Input records
──────────

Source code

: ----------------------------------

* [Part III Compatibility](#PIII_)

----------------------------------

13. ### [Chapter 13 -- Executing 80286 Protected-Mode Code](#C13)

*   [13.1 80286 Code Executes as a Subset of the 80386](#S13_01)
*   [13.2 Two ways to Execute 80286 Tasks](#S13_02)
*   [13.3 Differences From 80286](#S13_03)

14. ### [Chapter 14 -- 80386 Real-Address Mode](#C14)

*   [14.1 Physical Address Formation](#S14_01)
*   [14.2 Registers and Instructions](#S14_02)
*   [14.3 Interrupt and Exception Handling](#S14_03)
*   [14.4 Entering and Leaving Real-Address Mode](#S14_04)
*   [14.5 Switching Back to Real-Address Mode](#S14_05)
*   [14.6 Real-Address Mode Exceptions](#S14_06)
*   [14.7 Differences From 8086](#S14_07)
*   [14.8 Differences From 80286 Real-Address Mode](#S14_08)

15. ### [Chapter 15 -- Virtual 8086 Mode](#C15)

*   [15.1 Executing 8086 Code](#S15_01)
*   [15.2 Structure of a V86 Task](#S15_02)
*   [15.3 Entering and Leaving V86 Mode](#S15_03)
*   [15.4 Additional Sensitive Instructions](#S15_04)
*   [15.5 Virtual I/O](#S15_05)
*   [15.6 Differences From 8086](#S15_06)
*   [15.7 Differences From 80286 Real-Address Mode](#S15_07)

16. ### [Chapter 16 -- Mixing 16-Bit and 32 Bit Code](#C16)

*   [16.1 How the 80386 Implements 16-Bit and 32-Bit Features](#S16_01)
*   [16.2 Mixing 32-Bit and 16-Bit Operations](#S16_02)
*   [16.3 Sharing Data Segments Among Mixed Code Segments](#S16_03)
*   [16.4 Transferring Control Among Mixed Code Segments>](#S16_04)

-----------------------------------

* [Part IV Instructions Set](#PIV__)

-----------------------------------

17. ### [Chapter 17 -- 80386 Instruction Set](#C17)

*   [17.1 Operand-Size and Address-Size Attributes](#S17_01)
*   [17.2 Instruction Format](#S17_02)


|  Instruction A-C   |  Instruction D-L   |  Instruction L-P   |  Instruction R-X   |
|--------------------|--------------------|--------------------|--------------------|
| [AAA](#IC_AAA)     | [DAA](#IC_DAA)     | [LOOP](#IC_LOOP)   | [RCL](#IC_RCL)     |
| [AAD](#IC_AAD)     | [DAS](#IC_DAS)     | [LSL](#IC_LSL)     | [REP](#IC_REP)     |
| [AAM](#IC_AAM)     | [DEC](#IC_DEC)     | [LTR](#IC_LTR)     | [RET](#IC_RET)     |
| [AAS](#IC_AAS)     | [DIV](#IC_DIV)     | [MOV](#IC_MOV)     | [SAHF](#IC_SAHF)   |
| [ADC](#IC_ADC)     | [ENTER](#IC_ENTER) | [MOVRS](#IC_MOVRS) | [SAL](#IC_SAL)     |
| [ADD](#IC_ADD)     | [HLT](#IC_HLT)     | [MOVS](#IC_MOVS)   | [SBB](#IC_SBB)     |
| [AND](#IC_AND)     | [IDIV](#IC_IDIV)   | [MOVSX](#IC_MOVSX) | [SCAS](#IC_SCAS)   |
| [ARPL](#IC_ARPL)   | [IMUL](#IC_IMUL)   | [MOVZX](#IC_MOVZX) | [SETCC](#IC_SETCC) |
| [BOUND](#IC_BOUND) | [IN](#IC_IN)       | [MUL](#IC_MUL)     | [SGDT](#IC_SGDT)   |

──────────

Each line of the listing should be retyped exactly, with nothing left out.

Source code

: ----------------------------------

* [Part III Compatibility](#PIII_)

----------------------------------

13. ### [Chapter 13 -- Executing 80286 Protected-Mode Code](#C13)

*   [13.1 80286 Code Executes as a Subset of the 80386](#S13_01)
*   [13.2 Two ways to Execute 80286 Tasks](#S13_02)
*   [13.3 Differences From 80286](#S13_03)

14. ### [Chapter 14 -- 80386 Real-Address Mode](#C14)

*   [14.1 Physical Address Formation](#S14_01)
*   [14.2 Registers and Instructions](#S14_02)
*   [14.3 Interrupt and Exception Handling](#S14_03)
*   [14.4 Entering and Leaving Real-Address Mode](#S14_04)
*   [14.5 Switching Back to Real-Address Mode](#S14_05)
*   [14.6 Real-Address Mode Exceptions](#S14_06)
*   [14.7 Differences From 8086](#S14_07)
*   [14.8 Differences From 80286 Real-Address Mode](#S14_08)

15. ### [Chapter 15 -- Virtual 8086 Mode](#C15)

*   [15.1 Executing 8086 Code](#S15_01)
*   [15.2 Structure of a V86 Task](#S15_02)
*   [15.3 Entering and Leaving V86 Mode](#S15_03)
*   [15.4 Additional Sensitive Instructions](#S15_04)
*   [15.5 Virtual I/O](#S15_05)
*   [15.6 Differences From 8086](#S15_06)
*   [15.7 Differences From 80286 Real-Address Mode](#S15_07)

16. ### [Chapter 16 -- Mixing 16-Bit and 32 Bit Code](#C16)

*   [16.1 How the 80386 Implements 16-Bit and 32-Bit Features](#S16_01)
*   [16.2 Mixing 32-Bit and 16-Bit Operations](#S16_02)
*   [16.3 Sharing Data Segments Among Mixed Code Segments](#S16_03)
*   [16.4 Transferring Control Among Mixed Code Segments>](#S16_04)

-----------------------------------

* [Part IV Instructions Set](#PIV__)

-----------------------------------

17. ### [Chapter 17 -- 80386 Instruction Set](#C17)

*   [17.1 Operand-Size and Address-Size Attributes](#S17_01)
*   [17.2 Instruction Format](#S17_02)


|  Instruction A-C   |  Instruction D-L   |  Instruction L-P   |  Instruction R-X   |
|--------------------|--------------------|--------------------|--------------------|
| [AAA](#IC_AAA)     | [DAA](#IC_DAA)     | [LOOP](#IC_LOOP)   | [RCL](#IC_RCL)     |
| [AAD](#IC_AAD)     | [DAS](#IC_DAS)     | [LSL](#IC_LSL)     | [REP](#IC_REP)     |
| [AAM](#IC_AAM)     | [DEC](#IC_DEC)     | [LTR](#IC_LTR)     | [RET](#IC_RET)     |
| [AAS](#IC_AAS)     | [DIV](#IC_DIV)     | [MOV](#IC_MOV)     | [SAHF](#IC_SAHF)   |
| [ADC](#IC_ADC)     | [ENTER](#IC_ENTER) | [MOVRS](#IC_MOVRS) | [SAL](#IC_SAL)     |
| [ADD](#IC_ADD)     | [HLT](#IC_HLT)     | [MOVS](#IC_MOVS)   | [SBB](#IC_SBB)     |
| [AND](#IC_AND)     | [IDIV](#IC_IDIV)   | [MOVSX](#IC_MOVSX) | [SCAS](#IC_SCAS)   |
| [ARPL](#IC_ARPL)   | [IMUL](#IC_IMUL)   | [MOVZX](#IC_MOVZX) | [SETCC](#IC_SETCC) |
| [BOUND](#IC_BOUND) | [IN](#IC_IN)       | [MUL](#IC_MUL)     | [SGDT](#IC_SGDT)   |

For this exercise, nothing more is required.